:: EXERCISE DESCRIPTION ::
Locate every line in the rows below that contains the word "right" and copy each of those lines.

** BEGIN SUPPLIED INFORMATION **

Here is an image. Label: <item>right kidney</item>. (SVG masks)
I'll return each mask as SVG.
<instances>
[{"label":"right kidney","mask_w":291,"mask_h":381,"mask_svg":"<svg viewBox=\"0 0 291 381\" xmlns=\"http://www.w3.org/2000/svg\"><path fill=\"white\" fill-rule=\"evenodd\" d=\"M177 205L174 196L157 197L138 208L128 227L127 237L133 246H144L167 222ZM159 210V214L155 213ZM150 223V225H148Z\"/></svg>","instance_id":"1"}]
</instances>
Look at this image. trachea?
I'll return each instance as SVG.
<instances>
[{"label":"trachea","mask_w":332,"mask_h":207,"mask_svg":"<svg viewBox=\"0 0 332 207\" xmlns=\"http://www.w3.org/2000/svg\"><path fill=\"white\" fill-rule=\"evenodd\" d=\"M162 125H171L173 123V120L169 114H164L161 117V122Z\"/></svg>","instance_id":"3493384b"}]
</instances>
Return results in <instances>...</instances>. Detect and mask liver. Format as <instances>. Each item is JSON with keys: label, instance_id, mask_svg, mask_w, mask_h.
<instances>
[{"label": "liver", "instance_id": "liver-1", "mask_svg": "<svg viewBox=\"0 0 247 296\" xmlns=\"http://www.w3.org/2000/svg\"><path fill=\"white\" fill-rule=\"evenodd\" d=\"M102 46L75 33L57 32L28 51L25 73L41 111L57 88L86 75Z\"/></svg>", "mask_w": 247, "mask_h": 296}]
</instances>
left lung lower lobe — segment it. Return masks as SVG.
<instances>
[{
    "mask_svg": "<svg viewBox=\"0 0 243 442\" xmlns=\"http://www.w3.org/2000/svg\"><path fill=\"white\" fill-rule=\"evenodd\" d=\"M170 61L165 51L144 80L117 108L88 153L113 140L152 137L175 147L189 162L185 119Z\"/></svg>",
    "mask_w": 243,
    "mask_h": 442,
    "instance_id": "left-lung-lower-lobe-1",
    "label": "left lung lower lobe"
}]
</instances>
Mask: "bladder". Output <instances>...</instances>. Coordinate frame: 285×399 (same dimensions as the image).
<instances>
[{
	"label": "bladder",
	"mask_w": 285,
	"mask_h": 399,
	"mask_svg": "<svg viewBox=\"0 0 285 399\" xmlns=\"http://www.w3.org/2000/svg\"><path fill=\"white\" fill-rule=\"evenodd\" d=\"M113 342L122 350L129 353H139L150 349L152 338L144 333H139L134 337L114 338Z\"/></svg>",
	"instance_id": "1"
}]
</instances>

** END SUPPLIED INFORMATION **

:: SOLUTION TO THE PROBLEM ::
Here is an image. Label: <item>right kidney</item>. (SVG masks)
[{"label":"right kidney","mask_w":291,"mask_h":381,"mask_svg":"<svg viewBox=\"0 0 291 381\" xmlns=\"http://www.w3.org/2000/svg\"><path fill=\"white\" fill-rule=\"evenodd\" d=\"M177 205L174 196L157 197L138 208L128 227L127 237L133 246H144L167 222ZM159 210V214L155 213ZM150 223V225H148Z\"/></svg>","instance_id":"1"}]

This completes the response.